La forêt est le lieu des découvertes. On y aperçoit toujours quelque chose. Tiens, une source ?

Tiens, un champignon (et Madeleine raconte le jour où elle a mangé des champignons vénéneux – pas venimeux comme une vipère, non, ces fameuses vipères aspic qu’on trouve par ici – mais suffisamment empoisonnés quand même pour déclencher vomissements et hallucinations).

Tiens, un vieux mur bien construit, bien développé – et tout le monde se demande ce que c’est. Un abri pour les forestiers ? Une ferme ancienne ? Georges, notre guide, l’appelle le palais du facteur Cheval. Nous sommes bien profonds dans la forêt.

Tiens, un arbre déraciné, abattu, ses longues et grosses racines exposées, il vit encore. Sur son tronc poussent de jeunes arbres, des rejets, ça repart. Jean-Jacques explique que seule l’écorce est vivante, le bois, lui, le beau bois dont on compte les cernes pour découvrir son âge, le bois est mort – mais le mot ne convient pas, il existe d’une belle mort, il est prêt à faire de beaux meubles, ce beau bois blond, et roux, et lisse, de soixante ans d’âge. La peau qui le recouvre palpite encore, et d’elle poussent des rejets – le mot est étrange et pourtant c’est bien ça, je vérifie.

Entrées fournies –
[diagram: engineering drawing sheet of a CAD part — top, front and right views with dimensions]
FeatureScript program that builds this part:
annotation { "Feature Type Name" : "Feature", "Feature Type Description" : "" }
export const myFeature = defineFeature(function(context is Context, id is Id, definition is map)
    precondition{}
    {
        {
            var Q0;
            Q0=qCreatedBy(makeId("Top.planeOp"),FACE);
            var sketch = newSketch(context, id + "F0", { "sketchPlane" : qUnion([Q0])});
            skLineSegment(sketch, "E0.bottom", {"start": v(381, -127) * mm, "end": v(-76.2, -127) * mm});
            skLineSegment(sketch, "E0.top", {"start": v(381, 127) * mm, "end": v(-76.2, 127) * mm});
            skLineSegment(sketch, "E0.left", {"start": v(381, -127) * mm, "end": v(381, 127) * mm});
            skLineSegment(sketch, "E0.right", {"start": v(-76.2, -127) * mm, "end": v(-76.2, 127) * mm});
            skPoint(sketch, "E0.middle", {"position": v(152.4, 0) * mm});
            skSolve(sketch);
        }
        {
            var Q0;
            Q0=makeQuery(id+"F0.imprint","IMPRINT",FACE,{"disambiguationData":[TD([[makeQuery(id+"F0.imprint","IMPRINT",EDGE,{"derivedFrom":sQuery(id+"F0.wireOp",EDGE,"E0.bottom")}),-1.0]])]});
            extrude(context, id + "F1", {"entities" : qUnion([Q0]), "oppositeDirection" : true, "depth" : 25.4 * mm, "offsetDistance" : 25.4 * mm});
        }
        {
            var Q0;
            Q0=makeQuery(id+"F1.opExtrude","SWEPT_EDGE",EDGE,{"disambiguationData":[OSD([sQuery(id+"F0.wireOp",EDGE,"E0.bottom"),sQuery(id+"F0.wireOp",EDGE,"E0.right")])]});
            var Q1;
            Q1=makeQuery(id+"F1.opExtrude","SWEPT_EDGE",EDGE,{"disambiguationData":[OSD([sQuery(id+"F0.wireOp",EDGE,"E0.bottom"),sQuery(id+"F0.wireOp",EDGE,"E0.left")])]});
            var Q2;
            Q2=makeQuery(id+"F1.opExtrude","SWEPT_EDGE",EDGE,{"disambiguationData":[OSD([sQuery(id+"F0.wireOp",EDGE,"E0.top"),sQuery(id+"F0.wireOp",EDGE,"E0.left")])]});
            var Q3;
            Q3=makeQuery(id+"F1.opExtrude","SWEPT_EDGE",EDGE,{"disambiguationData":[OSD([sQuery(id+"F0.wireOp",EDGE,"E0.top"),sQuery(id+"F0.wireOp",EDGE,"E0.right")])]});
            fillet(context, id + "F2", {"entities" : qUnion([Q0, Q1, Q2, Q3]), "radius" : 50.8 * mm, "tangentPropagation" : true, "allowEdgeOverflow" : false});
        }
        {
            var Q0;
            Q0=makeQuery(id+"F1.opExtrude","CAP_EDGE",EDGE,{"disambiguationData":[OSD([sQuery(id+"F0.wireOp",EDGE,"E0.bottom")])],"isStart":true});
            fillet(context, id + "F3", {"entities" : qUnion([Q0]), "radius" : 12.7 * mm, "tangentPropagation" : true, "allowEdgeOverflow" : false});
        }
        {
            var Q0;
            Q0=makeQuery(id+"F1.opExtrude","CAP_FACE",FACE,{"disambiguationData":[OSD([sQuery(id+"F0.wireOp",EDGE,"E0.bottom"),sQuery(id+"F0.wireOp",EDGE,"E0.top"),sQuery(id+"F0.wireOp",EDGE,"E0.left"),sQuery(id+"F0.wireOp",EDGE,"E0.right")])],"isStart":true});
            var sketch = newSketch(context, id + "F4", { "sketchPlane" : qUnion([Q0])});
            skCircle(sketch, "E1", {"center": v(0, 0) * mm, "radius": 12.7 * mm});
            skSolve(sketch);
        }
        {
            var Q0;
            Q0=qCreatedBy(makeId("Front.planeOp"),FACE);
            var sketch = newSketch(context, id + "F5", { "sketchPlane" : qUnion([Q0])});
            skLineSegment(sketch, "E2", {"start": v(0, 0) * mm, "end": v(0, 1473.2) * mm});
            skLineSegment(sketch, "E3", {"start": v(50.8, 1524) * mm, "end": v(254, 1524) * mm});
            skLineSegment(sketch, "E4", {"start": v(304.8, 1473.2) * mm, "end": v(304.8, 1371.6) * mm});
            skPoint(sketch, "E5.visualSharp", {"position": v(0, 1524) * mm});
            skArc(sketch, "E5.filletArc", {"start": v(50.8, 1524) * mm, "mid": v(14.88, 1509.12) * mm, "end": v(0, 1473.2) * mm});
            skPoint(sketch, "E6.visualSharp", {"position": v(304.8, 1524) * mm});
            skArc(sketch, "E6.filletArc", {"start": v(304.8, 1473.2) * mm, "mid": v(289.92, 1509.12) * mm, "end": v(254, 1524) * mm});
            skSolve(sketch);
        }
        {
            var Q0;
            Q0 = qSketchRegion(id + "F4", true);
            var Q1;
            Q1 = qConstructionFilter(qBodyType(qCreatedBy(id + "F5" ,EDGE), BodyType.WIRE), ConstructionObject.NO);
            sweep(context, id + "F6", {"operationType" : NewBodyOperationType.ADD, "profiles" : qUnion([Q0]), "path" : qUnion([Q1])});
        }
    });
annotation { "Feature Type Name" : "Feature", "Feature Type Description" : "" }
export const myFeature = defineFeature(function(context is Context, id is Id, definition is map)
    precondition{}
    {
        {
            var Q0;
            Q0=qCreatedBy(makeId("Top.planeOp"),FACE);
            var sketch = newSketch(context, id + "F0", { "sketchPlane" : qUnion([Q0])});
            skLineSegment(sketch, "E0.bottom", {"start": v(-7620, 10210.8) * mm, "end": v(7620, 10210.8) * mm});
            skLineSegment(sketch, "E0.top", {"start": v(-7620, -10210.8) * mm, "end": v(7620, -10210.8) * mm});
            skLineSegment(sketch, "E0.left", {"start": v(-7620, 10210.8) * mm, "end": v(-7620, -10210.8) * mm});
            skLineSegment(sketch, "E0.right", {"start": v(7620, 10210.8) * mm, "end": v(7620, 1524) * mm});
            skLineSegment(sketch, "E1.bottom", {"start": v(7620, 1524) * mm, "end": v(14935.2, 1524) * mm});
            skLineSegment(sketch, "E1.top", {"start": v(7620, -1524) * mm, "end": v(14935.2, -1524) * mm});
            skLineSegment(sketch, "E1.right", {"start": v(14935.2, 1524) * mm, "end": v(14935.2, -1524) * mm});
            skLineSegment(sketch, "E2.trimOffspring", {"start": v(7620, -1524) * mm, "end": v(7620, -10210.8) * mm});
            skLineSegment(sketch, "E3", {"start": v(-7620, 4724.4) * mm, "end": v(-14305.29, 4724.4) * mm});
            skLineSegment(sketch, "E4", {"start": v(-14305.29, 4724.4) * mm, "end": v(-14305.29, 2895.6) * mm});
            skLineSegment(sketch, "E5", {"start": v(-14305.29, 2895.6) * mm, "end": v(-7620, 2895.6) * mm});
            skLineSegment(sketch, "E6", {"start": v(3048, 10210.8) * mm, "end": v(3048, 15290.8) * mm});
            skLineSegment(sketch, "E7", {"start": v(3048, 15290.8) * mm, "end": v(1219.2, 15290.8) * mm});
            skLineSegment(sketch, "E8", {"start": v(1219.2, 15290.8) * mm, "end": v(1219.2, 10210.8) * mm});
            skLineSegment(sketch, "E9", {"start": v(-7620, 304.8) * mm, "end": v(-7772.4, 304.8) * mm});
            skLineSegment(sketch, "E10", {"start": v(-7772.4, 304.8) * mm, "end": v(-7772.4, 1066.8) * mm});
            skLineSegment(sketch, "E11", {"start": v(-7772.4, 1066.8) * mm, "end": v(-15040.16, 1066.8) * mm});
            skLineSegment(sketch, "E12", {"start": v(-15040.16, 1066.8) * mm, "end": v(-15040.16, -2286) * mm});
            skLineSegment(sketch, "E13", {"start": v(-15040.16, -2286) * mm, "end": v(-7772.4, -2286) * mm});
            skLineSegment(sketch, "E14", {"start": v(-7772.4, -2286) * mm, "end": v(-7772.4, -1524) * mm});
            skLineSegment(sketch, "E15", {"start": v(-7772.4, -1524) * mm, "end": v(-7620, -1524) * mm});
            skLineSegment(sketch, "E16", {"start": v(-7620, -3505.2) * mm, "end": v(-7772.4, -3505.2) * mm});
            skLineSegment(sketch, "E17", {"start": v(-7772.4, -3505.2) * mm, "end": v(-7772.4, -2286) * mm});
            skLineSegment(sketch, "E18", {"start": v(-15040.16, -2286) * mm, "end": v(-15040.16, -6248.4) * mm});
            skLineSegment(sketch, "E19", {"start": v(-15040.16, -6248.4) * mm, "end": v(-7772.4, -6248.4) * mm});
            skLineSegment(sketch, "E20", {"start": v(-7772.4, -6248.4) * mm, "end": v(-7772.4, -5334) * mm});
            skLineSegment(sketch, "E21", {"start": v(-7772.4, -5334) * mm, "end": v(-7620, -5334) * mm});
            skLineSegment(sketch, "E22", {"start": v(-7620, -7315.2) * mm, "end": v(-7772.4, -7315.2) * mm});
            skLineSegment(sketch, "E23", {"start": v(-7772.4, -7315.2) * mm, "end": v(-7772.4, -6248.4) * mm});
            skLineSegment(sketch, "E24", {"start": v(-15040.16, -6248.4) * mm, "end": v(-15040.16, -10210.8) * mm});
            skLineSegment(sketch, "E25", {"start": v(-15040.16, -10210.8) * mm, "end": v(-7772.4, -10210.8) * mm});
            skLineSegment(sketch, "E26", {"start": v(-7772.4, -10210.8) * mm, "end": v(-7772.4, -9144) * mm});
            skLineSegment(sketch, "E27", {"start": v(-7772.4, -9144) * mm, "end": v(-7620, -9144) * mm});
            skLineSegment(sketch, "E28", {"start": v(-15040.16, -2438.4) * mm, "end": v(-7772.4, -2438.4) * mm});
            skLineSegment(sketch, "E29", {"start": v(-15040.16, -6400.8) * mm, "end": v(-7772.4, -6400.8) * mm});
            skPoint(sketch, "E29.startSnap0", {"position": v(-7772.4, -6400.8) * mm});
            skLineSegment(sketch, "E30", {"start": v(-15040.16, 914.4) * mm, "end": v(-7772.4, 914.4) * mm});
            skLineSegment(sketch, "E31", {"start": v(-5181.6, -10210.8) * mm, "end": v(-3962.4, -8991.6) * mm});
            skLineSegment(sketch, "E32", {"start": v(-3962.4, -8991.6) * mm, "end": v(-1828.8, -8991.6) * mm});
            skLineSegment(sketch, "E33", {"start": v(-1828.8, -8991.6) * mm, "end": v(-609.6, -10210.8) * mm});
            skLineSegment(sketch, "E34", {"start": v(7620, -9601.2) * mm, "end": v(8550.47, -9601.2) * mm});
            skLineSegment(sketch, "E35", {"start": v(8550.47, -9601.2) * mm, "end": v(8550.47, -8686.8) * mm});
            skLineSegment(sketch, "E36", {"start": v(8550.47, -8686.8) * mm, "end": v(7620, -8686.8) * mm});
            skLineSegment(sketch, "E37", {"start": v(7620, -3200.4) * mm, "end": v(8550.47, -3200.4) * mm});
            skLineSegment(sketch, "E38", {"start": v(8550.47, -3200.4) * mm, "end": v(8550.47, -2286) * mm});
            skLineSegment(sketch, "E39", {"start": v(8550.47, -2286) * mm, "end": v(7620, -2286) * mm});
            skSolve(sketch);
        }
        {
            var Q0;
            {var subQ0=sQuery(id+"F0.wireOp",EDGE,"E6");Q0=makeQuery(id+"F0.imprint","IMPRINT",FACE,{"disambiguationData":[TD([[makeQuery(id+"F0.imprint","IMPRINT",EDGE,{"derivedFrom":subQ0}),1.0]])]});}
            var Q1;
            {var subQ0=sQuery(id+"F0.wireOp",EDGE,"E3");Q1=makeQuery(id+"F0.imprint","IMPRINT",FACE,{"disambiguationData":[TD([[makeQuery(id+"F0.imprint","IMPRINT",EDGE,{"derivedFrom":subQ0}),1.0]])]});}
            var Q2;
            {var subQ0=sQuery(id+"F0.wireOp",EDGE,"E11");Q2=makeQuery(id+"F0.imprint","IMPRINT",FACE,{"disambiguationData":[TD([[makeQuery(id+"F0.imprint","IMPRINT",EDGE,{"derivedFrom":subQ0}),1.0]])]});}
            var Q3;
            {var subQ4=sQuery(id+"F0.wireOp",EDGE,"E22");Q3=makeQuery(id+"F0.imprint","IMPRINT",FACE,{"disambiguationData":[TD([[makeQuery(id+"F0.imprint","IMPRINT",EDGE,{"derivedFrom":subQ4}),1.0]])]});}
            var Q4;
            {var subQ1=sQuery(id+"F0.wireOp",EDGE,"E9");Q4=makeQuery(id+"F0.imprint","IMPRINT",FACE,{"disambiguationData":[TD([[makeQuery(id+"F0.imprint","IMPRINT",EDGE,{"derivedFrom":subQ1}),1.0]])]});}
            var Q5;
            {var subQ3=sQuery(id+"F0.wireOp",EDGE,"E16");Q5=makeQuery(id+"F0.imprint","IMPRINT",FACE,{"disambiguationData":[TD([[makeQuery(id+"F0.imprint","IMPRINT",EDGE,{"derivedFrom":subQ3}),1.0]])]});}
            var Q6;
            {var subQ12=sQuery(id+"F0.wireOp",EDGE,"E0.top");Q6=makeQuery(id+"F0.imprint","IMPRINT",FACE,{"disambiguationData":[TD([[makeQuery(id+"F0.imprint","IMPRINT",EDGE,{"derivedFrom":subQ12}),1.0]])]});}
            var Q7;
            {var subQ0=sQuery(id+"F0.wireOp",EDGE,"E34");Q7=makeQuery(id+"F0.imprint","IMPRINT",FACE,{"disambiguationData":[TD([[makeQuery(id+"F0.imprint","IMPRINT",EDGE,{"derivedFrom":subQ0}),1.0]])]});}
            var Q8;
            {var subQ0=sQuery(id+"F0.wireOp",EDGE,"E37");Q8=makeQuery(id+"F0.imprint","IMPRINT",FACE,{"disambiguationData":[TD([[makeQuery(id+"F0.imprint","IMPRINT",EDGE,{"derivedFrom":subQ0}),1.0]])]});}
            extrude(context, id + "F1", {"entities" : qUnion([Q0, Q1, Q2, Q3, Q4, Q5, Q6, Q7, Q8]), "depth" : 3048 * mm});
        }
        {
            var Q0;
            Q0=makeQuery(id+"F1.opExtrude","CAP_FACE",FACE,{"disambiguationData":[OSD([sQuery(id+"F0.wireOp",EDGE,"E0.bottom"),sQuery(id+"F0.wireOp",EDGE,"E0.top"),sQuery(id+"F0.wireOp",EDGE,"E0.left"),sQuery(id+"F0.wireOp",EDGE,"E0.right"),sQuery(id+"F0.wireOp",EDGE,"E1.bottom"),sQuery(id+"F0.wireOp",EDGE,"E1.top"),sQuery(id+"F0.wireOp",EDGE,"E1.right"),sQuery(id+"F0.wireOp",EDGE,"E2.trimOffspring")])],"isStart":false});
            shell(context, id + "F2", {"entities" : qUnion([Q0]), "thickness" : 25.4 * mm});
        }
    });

Consignes –
Poursuivez le récit de la promenade en forêt, donné plus haut, à partir de sa dernière phrase.

Réponse attendue –
Tiens, un insecte royal, roulant sa bosse de scarabée dans l’herbe, se hâtant, et pourtant si lent à nos yeux, roulant sa bouse précieuse, il passe, il passe le chemin, il traverse, ça dure des plombes – mais nous ne l’écrasons pas.

D’ailleurs, il n’y a pas eu de scarabée aux reflets bleus, pas ici, pas en octobre.

 

Nous continuons à marcher, on suit Georges. Par là. Hop, par là. On monte, on descend, on bifurque, on sillonne la belle montagne sacrée au-dessus de Metz.

Georges est vif, aérien, il parle beaucoup, il connaît la forêt. Son œil frise. Il adore cet endroit.

Il nous communique sa passion.

Plus bas, là-bas, il y avait « le bois des Russes ». L’expression m’enchante. On ne sait pas. C’était peut-être quelques prisonniers, mais y eut-il des Russes prisonniers ici en 44 ?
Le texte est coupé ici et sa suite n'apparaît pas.